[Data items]
Start of Block
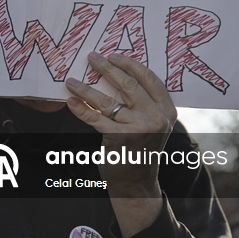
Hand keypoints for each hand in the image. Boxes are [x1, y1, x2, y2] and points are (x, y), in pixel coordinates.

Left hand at [66, 52, 174, 236]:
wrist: (136, 182)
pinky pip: (95, 119)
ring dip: (85, 89)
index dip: (129, 64)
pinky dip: (81, 109)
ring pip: (107, 102)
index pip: (149, 79)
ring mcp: (138, 128)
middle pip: (128, 85)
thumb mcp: (151, 124)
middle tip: (91, 57)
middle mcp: (155, 117)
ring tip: (71, 81)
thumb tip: (117, 75)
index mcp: (167, 110)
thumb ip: (143, 103)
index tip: (113, 55)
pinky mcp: (119, 138)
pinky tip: (71, 101)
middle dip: (106, 68)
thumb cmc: (140, 149)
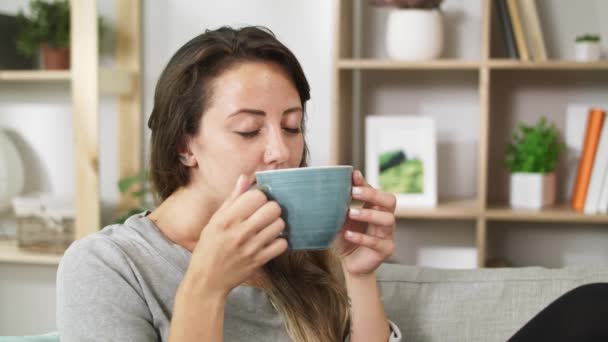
End of Block
* **Work to complete**: All lines of the data above that include the word "pinky" must be shown.

* **Result of the task**:
pinky pip: (95, 119)
pinky dip: (81, 109)
pinky mcp: (119, 138)
pinky tip: (71, 101)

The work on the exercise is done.